REACCIONES POSITIVAS TRAS EL ARREGLO POR LA DEUDA DE LAS AFJP
Tras la firma del acuerdo entre el Gobierno y las administradoras de fondos de la jubilación privada se insinuó ayer una mejora en las expectativas sobre los resultados de la reestructuración de los casi US$ 82.000 millones que totaliza la deuda pública en default.
Economistas y empresarios consideran que el entendimiento con los acreedores privados está más cerca. Y esto también se reflejó en el comportamiento del mercado financiero, donde los bonos de la deuda nueva —que es la que no está en cesación de pagos— registraron una leve mejora en sus cotizaciones. Los Boden 2012 y 2013 subieron 0,5%; los Bogar, un 2,3% y los títulos de proveedores casi 1 por ciento.
Una de las voces que se escuchó ayer fue la del presidente de Repsol-YPF, Alfonso Cortina, quien señaló que “estamos convencidos de que, a partir de este acuerdo con las administradoras de fondos de pensión, se acelararán también los pasos para la reestructuración de la deuda, lo que facilitará la recuperación de un clima de negocios favorable, camino que Argentina debe seguir transitando para lograr su reinserción internacional”.
Por otro lado, el acuerdo también generó reacciones positivas entre los economistas que asistieron al 25º Congreso del Instituto Argentino de Ejecutivos de Finanzas, que se hizo en Tierra del Fuego, aunque no ahorraron algunas críticas al Gobierno. Con matices, en esta línea se anotaron Ricardo López Murphy, Julio Piekarz y Carlos Melconián. Y también el ex ministro de Economía chileno Eduardo Aninat.

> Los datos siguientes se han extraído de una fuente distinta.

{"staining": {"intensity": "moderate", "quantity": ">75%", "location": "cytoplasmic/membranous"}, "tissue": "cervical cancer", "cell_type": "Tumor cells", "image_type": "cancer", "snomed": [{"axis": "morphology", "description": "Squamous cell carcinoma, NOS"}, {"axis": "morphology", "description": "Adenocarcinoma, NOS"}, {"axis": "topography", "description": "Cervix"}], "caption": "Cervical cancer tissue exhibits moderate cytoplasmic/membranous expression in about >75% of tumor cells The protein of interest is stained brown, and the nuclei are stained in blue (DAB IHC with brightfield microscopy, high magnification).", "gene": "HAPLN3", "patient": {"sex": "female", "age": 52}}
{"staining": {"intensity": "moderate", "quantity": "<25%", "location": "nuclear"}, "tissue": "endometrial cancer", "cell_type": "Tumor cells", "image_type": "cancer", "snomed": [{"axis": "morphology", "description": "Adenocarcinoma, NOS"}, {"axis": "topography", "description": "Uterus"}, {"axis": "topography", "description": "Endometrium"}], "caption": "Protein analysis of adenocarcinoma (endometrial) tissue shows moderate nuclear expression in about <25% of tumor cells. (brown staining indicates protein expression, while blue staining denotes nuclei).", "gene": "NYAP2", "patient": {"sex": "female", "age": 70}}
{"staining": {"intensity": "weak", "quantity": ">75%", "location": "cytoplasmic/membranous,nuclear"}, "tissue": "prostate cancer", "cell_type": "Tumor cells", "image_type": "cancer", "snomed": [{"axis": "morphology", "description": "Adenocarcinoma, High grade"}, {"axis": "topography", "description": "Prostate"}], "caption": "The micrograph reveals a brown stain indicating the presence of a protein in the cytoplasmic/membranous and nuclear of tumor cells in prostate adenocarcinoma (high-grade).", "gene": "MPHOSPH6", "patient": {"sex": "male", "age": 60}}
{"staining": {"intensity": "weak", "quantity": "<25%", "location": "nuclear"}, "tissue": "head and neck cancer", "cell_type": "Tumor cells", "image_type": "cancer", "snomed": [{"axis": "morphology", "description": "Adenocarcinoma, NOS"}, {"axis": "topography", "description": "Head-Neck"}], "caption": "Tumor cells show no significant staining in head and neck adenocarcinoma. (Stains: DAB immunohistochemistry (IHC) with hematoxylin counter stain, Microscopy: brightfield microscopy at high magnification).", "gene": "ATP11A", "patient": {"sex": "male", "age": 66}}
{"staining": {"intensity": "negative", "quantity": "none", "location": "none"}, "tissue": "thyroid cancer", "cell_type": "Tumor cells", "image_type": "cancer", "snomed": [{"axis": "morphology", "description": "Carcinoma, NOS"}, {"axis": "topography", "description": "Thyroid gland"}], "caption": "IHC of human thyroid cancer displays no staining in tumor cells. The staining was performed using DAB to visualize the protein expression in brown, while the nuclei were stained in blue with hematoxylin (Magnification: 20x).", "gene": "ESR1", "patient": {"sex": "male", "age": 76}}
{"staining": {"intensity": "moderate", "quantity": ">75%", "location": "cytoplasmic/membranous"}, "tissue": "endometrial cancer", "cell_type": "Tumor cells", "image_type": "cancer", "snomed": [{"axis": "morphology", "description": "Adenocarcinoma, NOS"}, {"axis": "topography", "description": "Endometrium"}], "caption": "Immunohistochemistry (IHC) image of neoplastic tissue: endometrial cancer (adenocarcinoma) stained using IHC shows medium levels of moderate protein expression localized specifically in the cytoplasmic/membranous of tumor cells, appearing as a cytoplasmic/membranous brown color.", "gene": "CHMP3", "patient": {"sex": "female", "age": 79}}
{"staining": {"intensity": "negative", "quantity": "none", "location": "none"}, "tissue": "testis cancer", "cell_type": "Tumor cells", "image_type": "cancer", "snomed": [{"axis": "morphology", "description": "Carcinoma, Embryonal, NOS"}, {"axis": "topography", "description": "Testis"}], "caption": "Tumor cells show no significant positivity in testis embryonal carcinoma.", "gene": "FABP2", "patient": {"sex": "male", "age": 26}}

Quien más claramente lo dijo fue López Murphy, insospechado de tener simpatías con la gestión de Néstor Kirchner. “El tema del default está para cerrarlo ya mismo. Hay que poner la pelota y patear, que es gol seguro”. Pero, su lectura no atribuyó mérito a la estrategia de negociación oficial. Remarcó las “condiciones favorables”: bajas tasas de interés en el mundo, suba de los precios de los bonos de la deuda de EE.UU., revalorización de las materias primas (soja y petróleo) y una economía brasileña que despeja incógnitas y sirve de “arrastre” para la Argentina.
Para Julio Piekarz, ex director del Banco Central y actual economista jefe del Banco Banex, el arreglo está cerca. Pero igual estima que habrá una mejora de la oferta “sobre el filo del plazo”. Opinó que el arreglo con las AFJP se basó en que el Gobierno cedió terreno: “Es una clara señal de que hay cierta flexibilidad que, estoy convencido, se va a trasladar al resto de los acreedores”.
Desde su punto de vista, el Gobierno podría lograr un porcentaje muy alto de aceptación, más allá de las presiones del FMI. “Para eso no necesita un gran esfuerzo: con sólo achicar los plazos de gracia (período durante el cual los bonos no pagan intereses) el valor presente de la deuda subiría mucho”, afirmó.
Otro que también apostó a que Argentina logrará un rápido arreglo con los acreedores fue el chileno Eduardo Aninat. Para sustentar su opinión, se remitió a un reciente informe del FMI que revela que los spreads (diferencial de tasa de interés) entre los bonos de la deuda estadounidense y los mercados emergentes está en uno de los valores más bajos de los últimos años. En su opinión, la Argentina —y América latina en general— “tienen dos años muy buenos por delante, y el desafío es cómo aprovecharlos”.
Melconián, cercano al ex presidente Carlos Menem, también coincidió en que el acuerdo por la deuda está más cerca. Pero atribuyó esta posibilidad a lo que denominó el indicador de “suerte país”: las bajas tasas de interés en los EE.UU., la caída en las tasas de los bonos y el fuerte crecimiento de Brasil. Igual, aconsejó: “Crucemos los dedos para que no se caigan los bonos de los mercados emergentes, porque si eso pasa no hay acuerdo”.